Nope. Basement stays nice and cool during the summer. Before we had purchased the window air conditioner, we spent a couple nights in the nice cool basement. LP is expensive though. Might as well spend the money just to install the heat pump and enjoy central air, or just keep all the electric baseboard heaters operational.


----------



## av-geek (Jan 15, 2012)

What about window unit Heat Pumps? I saw one at Lowe's this summer that was a 12,000 Heat and cool (yes, genuine heat pump, not electric strips) and it was only $500. You could scale up to maybe 18K and swap out one or more of your window units.. Fredrich sells a really efficient unit of their "KUUL" series with electonic remote control and stuff. It is abougt $1000 at a local store.


----------



## beenthere (Oct 11, 2008)

LP isn't too high if you buy your own tank.


----------



## bobelectric (Mar 3, 2007)

Me? All electric,Heat pump,Wish I could go geo.


----------



## Mattme123 (Aug 7, 2012)

For all of those who have an electric heat pump. What is your average monthly estimated cost during the winter months? I know different areas of the country have different climates. Im just curious how much it might save me compared to not installing the heat pump.


----------



## beenthere (Oct 11, 2008)

You might want to make sure they have the same size house, or at least the same size heat pump you will have.


----------



## av-geek (Jan 15, 2012)

My previous house was a 1000 sq/ft ranch where I installed an American-Standard Heritage 10 heat pump about 10 years ago. During moderate weather conditions above 35 degrees, the unit would make $150 electric bills. This number, of course also includes all the other electrical use in the house added in. During really cold weather when it gets below freezing, the system would get rather expensive to run. It would regularly make $250-$300 electric bills when temps were below freezing and the heat strips would kick in. When kerosene was below $1/gallon. I would supplement the heat pump with the kerosene heater and it really helped.

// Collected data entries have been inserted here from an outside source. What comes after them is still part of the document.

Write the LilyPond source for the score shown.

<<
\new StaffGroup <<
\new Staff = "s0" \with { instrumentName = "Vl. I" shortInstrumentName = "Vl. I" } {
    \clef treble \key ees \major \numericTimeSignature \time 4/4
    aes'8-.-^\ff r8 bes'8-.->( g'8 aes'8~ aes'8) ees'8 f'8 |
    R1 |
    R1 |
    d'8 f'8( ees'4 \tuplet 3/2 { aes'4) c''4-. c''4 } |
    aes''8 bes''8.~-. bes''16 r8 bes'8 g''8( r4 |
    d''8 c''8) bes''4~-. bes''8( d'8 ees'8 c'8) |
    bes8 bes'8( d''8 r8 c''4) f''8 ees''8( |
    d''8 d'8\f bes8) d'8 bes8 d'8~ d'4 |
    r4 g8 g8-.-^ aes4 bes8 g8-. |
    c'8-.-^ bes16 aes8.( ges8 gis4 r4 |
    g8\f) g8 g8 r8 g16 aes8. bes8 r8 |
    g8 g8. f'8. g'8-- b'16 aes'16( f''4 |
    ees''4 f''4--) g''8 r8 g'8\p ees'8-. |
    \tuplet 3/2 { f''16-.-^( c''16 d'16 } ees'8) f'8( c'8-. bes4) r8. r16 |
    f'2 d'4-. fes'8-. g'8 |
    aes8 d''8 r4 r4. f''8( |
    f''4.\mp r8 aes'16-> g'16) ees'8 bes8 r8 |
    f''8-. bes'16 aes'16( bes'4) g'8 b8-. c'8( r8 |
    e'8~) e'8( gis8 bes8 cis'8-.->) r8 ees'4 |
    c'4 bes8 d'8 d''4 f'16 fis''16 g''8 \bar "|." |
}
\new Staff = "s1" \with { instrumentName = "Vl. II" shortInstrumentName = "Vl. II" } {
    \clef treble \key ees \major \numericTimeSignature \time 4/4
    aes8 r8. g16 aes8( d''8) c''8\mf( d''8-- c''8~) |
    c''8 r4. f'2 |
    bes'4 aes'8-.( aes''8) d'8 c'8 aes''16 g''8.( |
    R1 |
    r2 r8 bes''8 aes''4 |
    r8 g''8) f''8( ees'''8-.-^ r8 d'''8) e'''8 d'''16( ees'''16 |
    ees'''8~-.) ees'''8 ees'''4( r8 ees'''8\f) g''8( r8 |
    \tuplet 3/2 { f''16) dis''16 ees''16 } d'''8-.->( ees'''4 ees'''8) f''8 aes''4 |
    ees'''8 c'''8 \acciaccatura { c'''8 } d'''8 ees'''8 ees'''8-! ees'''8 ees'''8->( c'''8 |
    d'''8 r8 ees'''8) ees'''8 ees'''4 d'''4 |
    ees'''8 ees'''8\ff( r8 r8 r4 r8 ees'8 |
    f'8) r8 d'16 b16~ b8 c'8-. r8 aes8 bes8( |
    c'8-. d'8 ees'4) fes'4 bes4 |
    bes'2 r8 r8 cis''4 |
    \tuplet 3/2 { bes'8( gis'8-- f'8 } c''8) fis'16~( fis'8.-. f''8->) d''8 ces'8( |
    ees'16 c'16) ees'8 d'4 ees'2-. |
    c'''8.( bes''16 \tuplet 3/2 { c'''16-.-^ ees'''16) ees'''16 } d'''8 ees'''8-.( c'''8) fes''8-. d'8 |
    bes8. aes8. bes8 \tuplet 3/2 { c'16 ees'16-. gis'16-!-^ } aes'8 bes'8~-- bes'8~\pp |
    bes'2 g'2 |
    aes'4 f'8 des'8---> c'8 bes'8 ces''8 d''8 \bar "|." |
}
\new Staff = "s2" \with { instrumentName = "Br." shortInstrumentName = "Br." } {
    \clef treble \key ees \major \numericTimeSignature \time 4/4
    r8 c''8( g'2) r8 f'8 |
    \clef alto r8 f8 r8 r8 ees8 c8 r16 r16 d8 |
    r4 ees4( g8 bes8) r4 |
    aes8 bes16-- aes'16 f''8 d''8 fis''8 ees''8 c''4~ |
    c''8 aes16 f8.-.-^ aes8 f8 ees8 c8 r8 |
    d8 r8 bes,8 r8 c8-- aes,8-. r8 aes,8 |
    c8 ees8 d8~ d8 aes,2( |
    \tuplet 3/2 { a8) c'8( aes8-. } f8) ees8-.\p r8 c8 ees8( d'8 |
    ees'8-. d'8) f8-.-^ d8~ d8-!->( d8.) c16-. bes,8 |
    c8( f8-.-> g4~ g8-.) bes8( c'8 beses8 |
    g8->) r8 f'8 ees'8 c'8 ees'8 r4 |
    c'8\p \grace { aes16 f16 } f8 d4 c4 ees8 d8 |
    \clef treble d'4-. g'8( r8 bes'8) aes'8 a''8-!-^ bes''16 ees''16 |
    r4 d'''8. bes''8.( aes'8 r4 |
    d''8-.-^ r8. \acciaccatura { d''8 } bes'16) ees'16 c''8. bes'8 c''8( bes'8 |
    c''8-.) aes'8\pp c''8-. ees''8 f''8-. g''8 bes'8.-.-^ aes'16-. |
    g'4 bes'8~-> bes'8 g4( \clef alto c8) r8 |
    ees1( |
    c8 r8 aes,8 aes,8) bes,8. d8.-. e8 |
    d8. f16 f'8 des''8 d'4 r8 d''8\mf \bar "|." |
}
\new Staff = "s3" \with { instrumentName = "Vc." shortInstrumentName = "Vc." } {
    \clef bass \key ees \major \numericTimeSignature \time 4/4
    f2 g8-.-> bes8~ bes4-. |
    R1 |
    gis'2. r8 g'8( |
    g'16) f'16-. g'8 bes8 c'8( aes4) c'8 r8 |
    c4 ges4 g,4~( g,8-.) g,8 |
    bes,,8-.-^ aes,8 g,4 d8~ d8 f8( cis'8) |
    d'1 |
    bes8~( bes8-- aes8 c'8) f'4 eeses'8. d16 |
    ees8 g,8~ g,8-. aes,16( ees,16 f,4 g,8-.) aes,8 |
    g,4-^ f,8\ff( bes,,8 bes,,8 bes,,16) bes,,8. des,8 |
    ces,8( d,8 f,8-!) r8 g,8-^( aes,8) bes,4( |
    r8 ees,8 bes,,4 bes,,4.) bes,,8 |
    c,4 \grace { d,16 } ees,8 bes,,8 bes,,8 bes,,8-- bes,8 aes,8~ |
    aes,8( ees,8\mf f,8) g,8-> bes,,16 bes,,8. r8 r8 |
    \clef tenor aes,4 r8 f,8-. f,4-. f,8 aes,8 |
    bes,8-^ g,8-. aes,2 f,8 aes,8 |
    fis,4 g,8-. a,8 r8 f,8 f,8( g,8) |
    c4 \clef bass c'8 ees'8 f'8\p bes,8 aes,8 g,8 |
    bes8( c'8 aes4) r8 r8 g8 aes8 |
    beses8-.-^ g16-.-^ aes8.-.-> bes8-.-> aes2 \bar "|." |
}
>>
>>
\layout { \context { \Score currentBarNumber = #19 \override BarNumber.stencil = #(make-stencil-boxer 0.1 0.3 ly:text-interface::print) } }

I live on the east coast in Virginia, and we typically have hot, humid summers, and will have a short stint of really cold weather in January where it will get below freezing, but generally, it stays in the 40 degree range during november thru march time


----------



## Missouri Bound (Apr 9, 2011)

Mattme123 said:


> For all of those who have an electric heat pump. What is your average monthly estimated cost during the winter months? I know different areas of the country have different climates. Im just curious how much it might save me compared to not installing the heat pump.


 Without knowing the charge for electricity in a location that information won't do you any good. :no:


----------



## Marty S. (Oct 31, 2009)

Just for an example...when a heat pump breaks down and the heat is coming from electric resistance my customers know by the bill raising $250 or more a month. That's with electric rates at 8 cents a kw for the first 900 and 3.5 a kw after that.


----------